Corporate opportunity
Ironically, the very forces that are hastening the decline of DB offer consultants the chance to develop these skills. As liabilities have risen and pensions obligations have become more binding for scheme sponsors their need for separate, unconflicted advice has risen. This opens up possibilities for exposure to wider financial work than pensions actuaries have traditionally dealt with. For instance, Mercer has been particularly successful in winning corporate appointments in conjunction with its sister company Kroll, a forensic accountants and corporate recovery specialist. This is an area where Watson Wyatt’s historical success may work against it. As incumbent scheme actuaries to more than a third of the FTSE-100 they have more to lose than anyone if they are unable to deal with conflicts in-house to their clients’ satisfaction.

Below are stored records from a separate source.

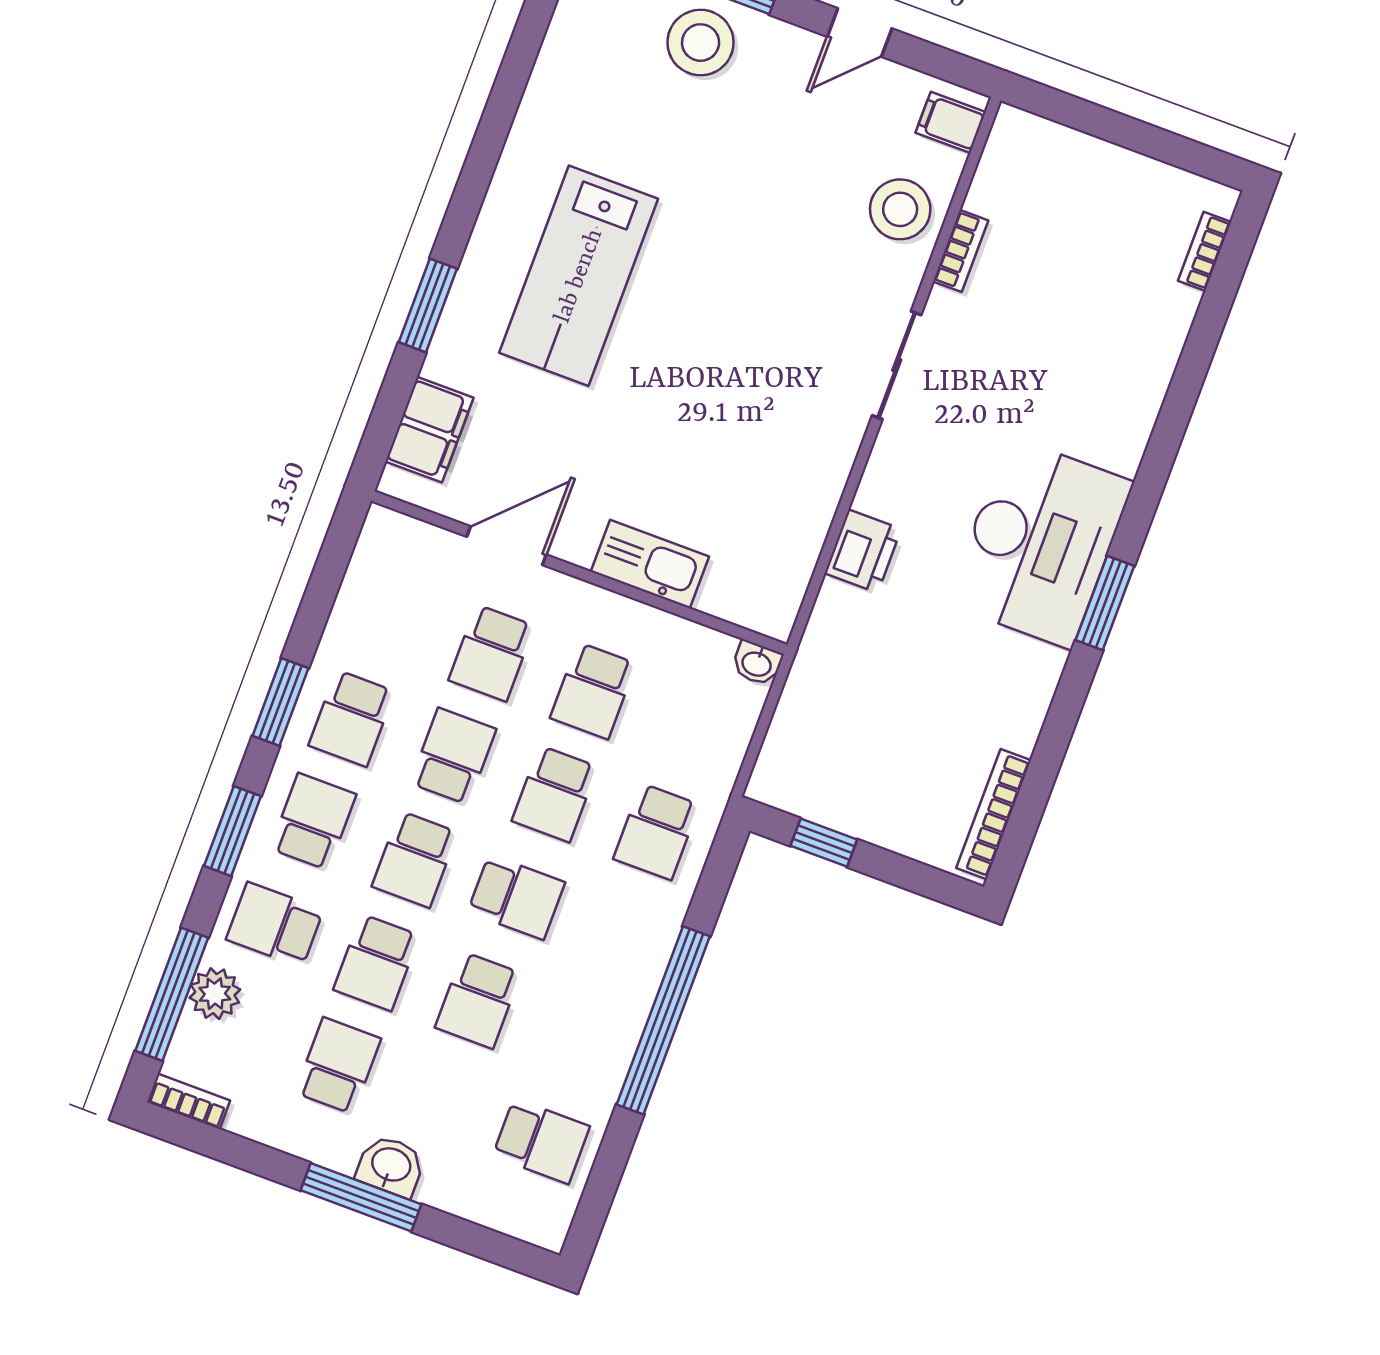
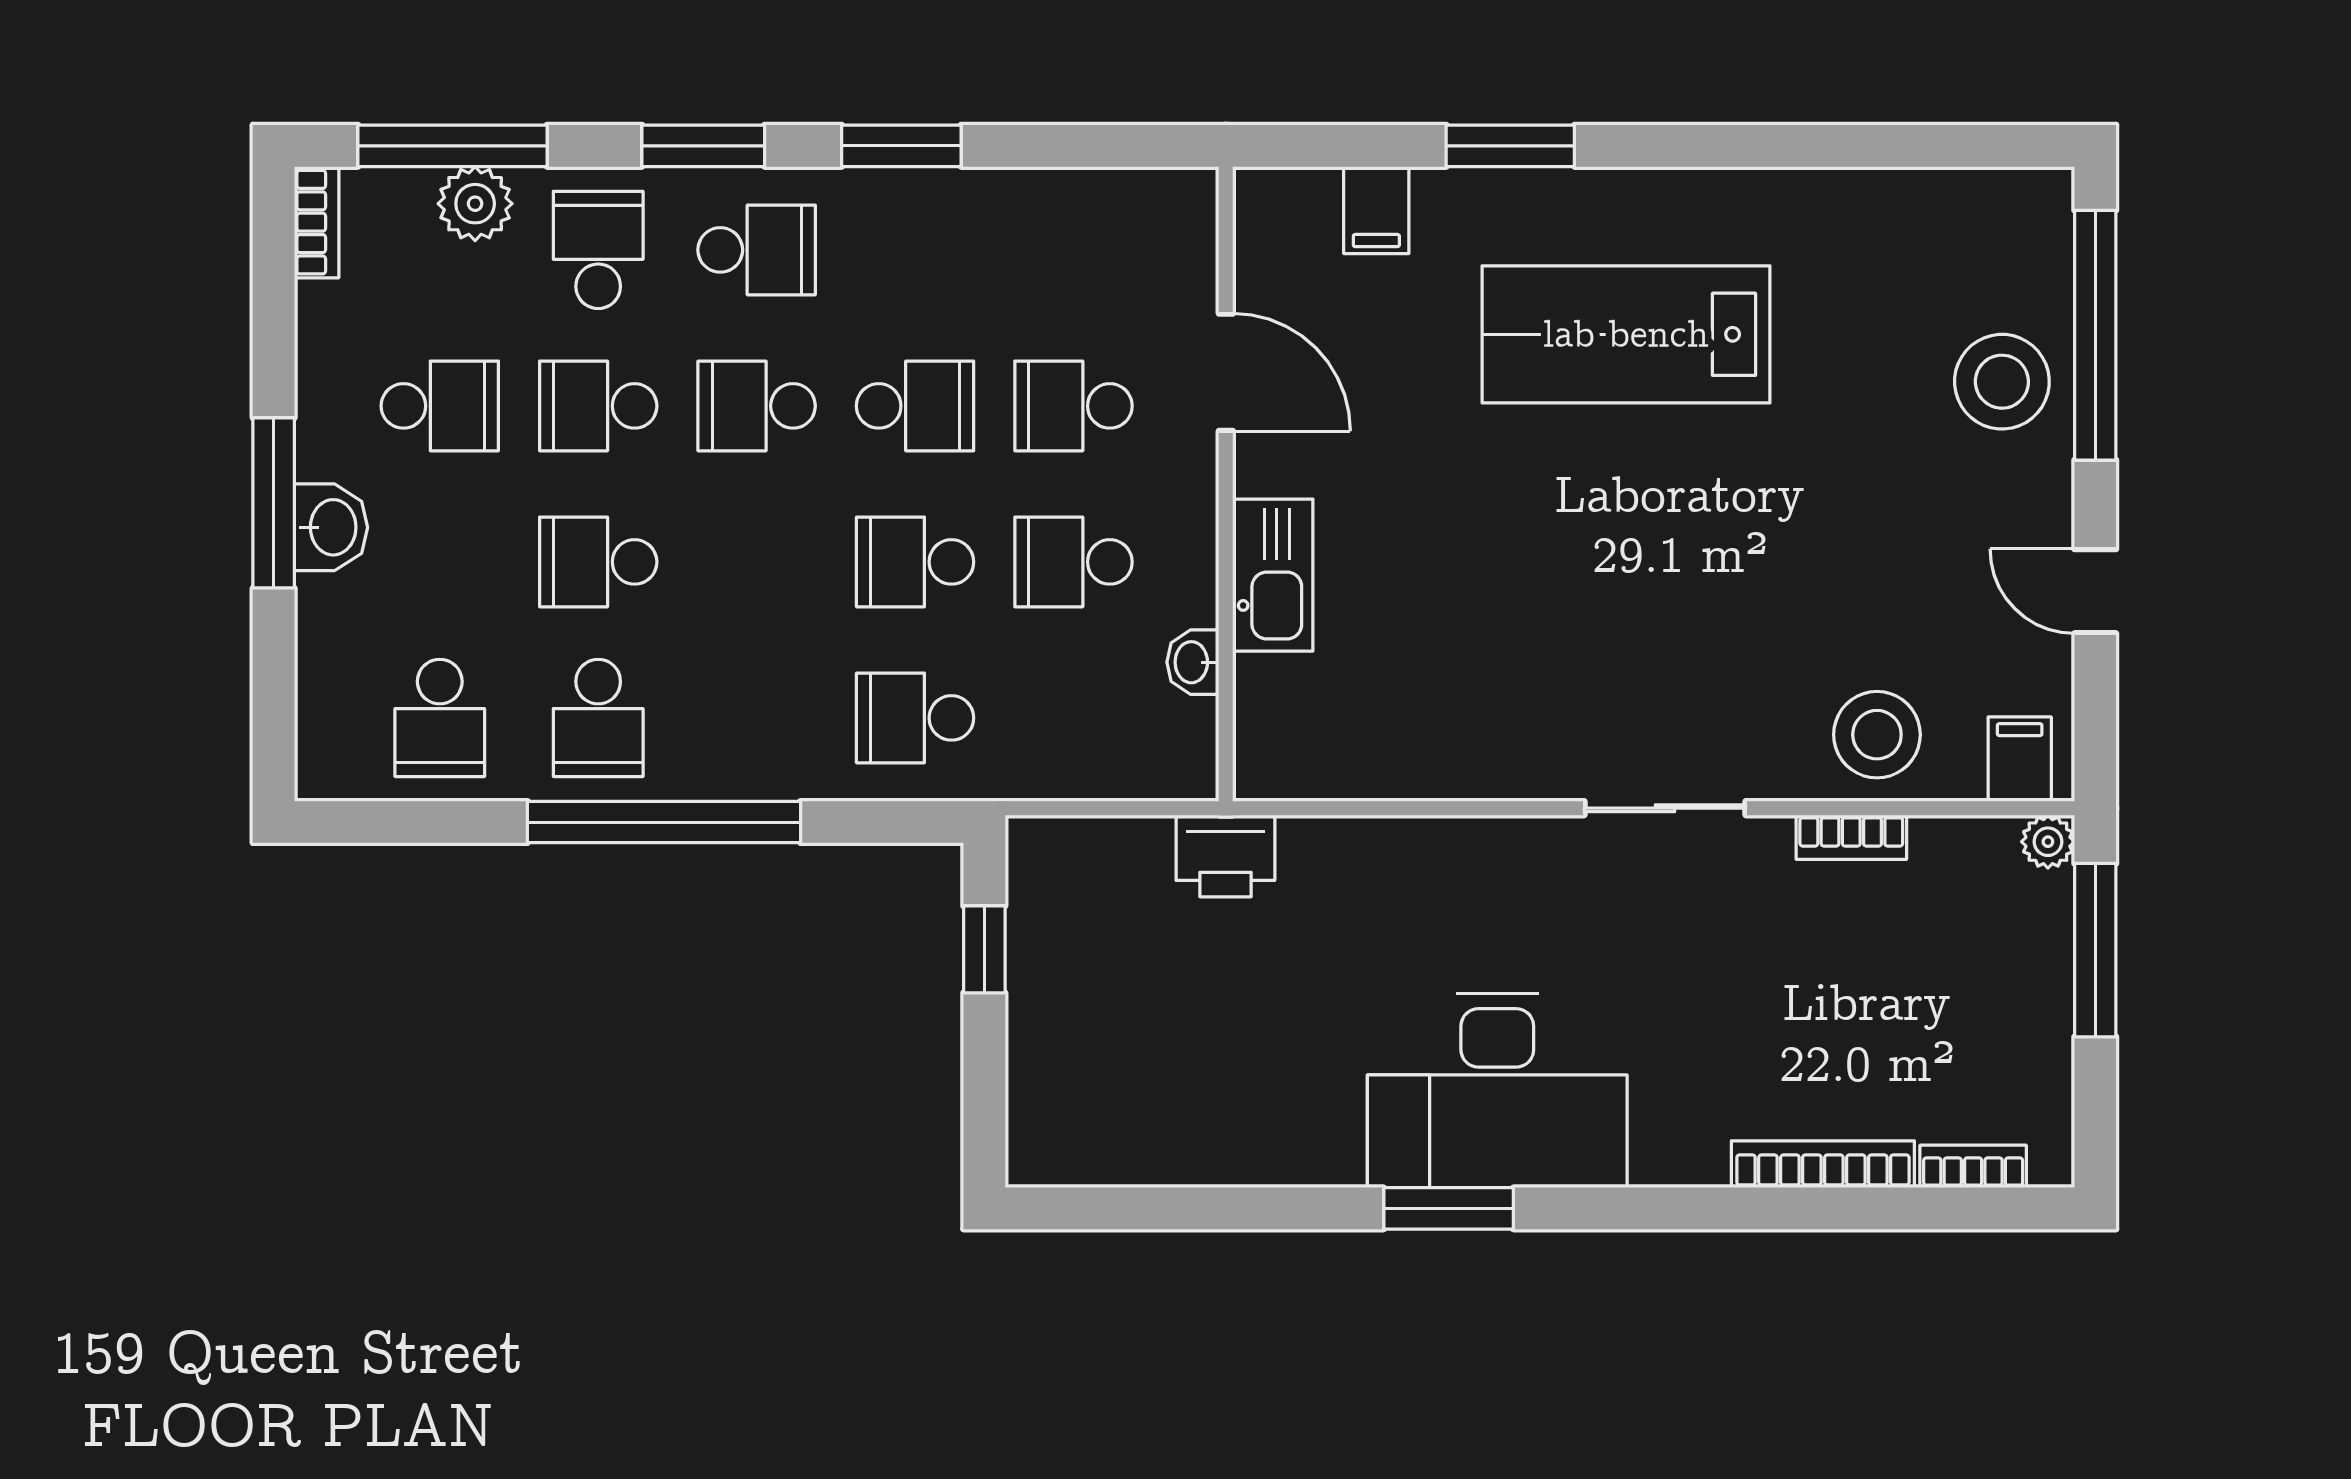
window: (1093, 119) -> (2095, 950), added
plant: (1011, 124) -> (2048, 842), added
filing cabinet: (429, 430) -> (1376, 210), width x0.50
printer: (863, 551) -> (1225, 856), moved
washbasin: (757, 663) -> (1193, 662), moved
school desk: (352, 718) -> (915, 250), removed
bookcase: (994, 814) -> (1823, 1164), moved
school desk: (516, 897) -> (598, 718), moved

The upsurge in corporate work has also created opportunity for the major accounting firms to expand their presence in the pensions market. Not only does the current environment heighten demand for their traditional strengths, the pensions aspect of mergers and acquisitions and audit, but they are also in a position to offer a full service solution from a finance perspective. By bringing in their corporate finance, transaction services, corporate recovery, and tax experts they aim to deal with pension risk in the overall context. As Jeff Hunt, the partner heading KPMG’s London pensions practice, puts it ‘KPMG focuses on commercial solutions. We work with our clients to understand their wider business strategy and priorities. We then seek pensions solutions that complement and fit in with these wider strategic plans.’ Considering that KPMG has quadrupled the size of its team in barely two years, with morale reportedly as high as profits, the strategy seems to be working.
There is also the possibility of branching out into more finance-orientated lines than are likely to be available within the benefits consultancies. Linda Bithray, a manager within KPMG, comments that ‘in the longer term actuaries at KPMG should be ideally placed to develop into other areas because of our wider business understanding and a wealth of opportunities throughout the firm’.

Managing your career
If you are working as an actuarial pensions consultant, then the opportunities to develop skills and expertise likely to be viable post-DB may well exist within your current employer. That does not mean that these opportunities will be made available to you without a struggle or that your own firm’s strategy will suit your talents and ambitions.